**TASK**
According to the excerpt on McIntosh's thermodynamic argument, in what fashion must information arise, and what input does that require?

**EXCERPT TO READ**

[Start of section]

So how do biological systems achieve their highly ordered, low-entropy states? McIntosh's argument is complementary to that of Stephen Meyer's, but it takes a more thermodynamic approach. According to McIntosh, information is what allows biological systems to attain their high degrees of order:
the presence of information is the cause of lowered logical entropy in a given system, rather than the consequence. In living systems the principle is always that the information is transcendent to, but using raised free energy chemical bonding sites
McIntosh solves the problem of the origin of information by arguing that it must arise in a "top-down" fashion which requires the input of intelligence:
[T]here is a perfectly consistent view which is a top-down approach where biological information already present in the phenotypic creature (and not emergent as claimed in the traditional bottom-up approach) constrains the system of matter and energy constituting the living entity to follow intricate non-equilibrium chemical pathways. These pathways whilst obeying all the laws of thermodynamics are constantly supporting the coded software which is present within ... Without the addition of outside intelligence, raw matter and energy will not produce auto organization and machinery. This latter assertion is actually repeatedly borne out by experimental observation - new machinery requires intelligence. And intelligence in biological systems is from the non-material instructions of DNA.

[End of section]

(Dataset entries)
[Start of section]

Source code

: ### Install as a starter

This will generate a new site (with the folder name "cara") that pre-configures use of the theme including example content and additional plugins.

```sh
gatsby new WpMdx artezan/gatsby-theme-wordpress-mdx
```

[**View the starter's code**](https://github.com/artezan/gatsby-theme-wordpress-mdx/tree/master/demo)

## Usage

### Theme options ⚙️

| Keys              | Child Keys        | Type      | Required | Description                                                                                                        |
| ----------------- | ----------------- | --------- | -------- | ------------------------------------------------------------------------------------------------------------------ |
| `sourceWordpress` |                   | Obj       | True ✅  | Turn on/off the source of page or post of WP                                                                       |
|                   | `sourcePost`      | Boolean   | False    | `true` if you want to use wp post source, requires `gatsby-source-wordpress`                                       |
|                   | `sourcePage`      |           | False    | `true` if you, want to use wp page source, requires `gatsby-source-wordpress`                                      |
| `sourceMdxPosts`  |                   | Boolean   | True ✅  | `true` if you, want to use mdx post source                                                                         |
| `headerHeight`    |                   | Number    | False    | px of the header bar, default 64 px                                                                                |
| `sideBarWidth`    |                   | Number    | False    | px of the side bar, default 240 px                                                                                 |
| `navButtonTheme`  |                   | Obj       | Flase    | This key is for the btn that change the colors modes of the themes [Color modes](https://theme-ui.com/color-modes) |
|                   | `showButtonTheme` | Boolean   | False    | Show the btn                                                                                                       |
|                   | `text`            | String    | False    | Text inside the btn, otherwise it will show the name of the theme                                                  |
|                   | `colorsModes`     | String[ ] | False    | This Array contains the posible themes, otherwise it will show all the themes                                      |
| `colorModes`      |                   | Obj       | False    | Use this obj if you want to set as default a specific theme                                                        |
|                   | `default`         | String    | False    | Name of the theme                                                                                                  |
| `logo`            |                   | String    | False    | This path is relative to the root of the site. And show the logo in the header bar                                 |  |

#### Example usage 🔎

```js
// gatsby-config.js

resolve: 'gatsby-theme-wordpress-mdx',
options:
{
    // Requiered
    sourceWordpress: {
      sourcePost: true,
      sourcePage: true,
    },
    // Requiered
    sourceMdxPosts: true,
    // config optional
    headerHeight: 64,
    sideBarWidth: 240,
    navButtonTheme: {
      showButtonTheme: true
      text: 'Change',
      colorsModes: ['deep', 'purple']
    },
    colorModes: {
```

[End of section]

**EXPECTED ANSWER**
It must arise in a "top-down" fashion that requires the input of intelligence.